In the second period, debt was already accumulating to the point that it interfered with growth. GDP growth became slower than debt growth.

In the third period, the debt added during period two made it even harder for the economy to grow. So GDP growth was a lot slower than debt growth.

And in the fourth period, GDP gave up. It didn't even try. Even debt growth fell.

The problem? Excessive accumulation of debt.


The Arthurian said...

Not what I had in mind, if I were to follow-up on this post, but...

It is interesting that the difference between debt growth and GDP growth in the last period (on Graph #2) is *LESS* than it was in the third period. (And this is *before* deleverage began.)

This suggests that the debt growth of the third period led to the problems we have today.

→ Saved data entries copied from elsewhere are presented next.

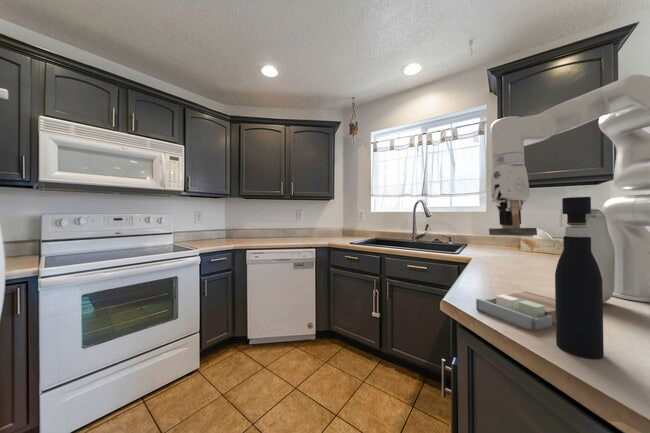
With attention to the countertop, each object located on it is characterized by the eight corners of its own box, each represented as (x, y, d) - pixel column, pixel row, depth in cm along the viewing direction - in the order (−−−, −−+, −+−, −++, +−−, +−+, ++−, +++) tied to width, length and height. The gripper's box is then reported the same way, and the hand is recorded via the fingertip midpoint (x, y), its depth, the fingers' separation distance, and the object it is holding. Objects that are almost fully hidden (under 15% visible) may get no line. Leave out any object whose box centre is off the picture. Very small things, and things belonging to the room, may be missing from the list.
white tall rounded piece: (568, 293, 79) (567, 208, 79) (617, 303, 70) (616, 207, 70) (560, 300, 73) (558, 208, 73) (612, 311, 65) (610, 207, 65)
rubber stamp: (537, 234, 65) (533, 198, 66) (530, 235, 64) (526, 198, 65) (496, 234, 76) (493, 202, 76) (489, 234, 75) (486, 202, 75)
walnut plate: (526, 301, 73) (525, 291, 73) (577, 316, 62) (577, 305, 62) (497, 306, 69) (497, 296, 69) (547, 324, 58) (547, 312, 58)
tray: (494, 305, 70) (494, 295, 70) (552, 326, 57) (552, 313, 57) (476, 309, 68) (476, 298, 68) (532, 331, 55) (532, 318, 55)
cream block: (503, 294, 67) (496, 295, 66) (519, 299, 63) (511, 300, 62) (504, 308, 67) (496, 310, 66) (519, 314, 63) (511, 315, 62)
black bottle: (614, 361, 44) (611, 195, 43) (572, 357, 45) (569, 196, 45) (584, 342, 50) (581, 197, 50) (548, 340, 51) (545, 199, 51)
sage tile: (526, 300, 62) (518, 301, 61) (544, 305, 58) (536, 307, 57) (526, 315, 62) (518, 317, 61) (545, 322, 58) (536, 324, 57)
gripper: (502, 157, 64) (504, 226, 64) (540, 159, 69) (543, 223, 70) (475, 163, 71) (478, 226, 71) (512, 165, 76) (514, 222, 77)
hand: (510, 224), depth 70 cm, fingers closed on rubber stamp, 3 cm apart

But again, the difference between debt growth and GDP growth in the third period was *twice* what it was in the second. This suggests that second-period debt-growth led to the problems-that-led-to the problems we have today.

In other words, debt growth in the 1966-1976 period was already a problem. Reminds me of Graph #7 here.

Liminal Hack said...

Hi all. The variations in growth rate are very definitely demographically driven. I took the fred TCMDO data and plotted it beside the 5 year change in the dependency ratio data for the US from the UN population division (

I've used the year on year growth rate of TCDMO versus the total dependency ratio, which thus far is dominated by the young dependency ratio.

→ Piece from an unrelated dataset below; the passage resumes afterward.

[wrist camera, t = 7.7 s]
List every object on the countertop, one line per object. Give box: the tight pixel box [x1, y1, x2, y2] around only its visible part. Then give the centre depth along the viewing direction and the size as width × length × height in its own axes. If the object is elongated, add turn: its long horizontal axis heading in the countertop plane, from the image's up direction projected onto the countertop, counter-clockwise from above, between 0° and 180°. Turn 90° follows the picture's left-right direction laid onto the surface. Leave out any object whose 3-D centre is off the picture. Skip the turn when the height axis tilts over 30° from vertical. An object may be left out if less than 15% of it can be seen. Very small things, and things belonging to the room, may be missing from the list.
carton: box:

The graph clearly shows heightened credit growth rate when the dependency ratio is low, with reversion to the 'standard) credit growth rates either side of that big dip which is where the boomers enter the workforce (which of course causes an oil shock and stagflation).

So I strongly suggest that we stop worrying about the little differences in the post WWII credit trend in this data, it's a red herring.

What matters, is these two things:

1) what sets the credit expansion rate at about 2% even in normal times? I presume the answer is mainly underlying population growth, but credit is still expanding faster than population so as art observes there is still a discrepancy here.

2) does the TCMDO data include any credit created in the shadow banking sector. E.g. is the fred data really the full picture?

Liminal Hack said...

depednecy ratio versus debt growth

The Arthurian said...

Hi, Liminal. I see what your graph shows...

"2) does the TCMDO data include any credit created in the shadow banking sector. E.g. is the fred data really the full picture?"

Not the full picture, I would say. TCMDO is "credit market" debt. It includes only about $10 trillion of the $14 trillion Federal debt, the rest being held by Federal agencies, as I have it.

I looked at TCMDO components in A Shopping List and the follow-up Bagging the Groceries.

The Arthurian said...

"1) what sets the credit expansion rate at about 2% even in normal times?"

Maybe something like this:

"The policy record for [the March 10 FOMC] meeting indicates that the Committee was setting as its objectives a growth rate of 3 percent for the money supply (currency outside banks and private demand deposits) and 5 percent for the adjusted bank credit proxy over the second quarter."

Or maybe I don't get what you are getting at.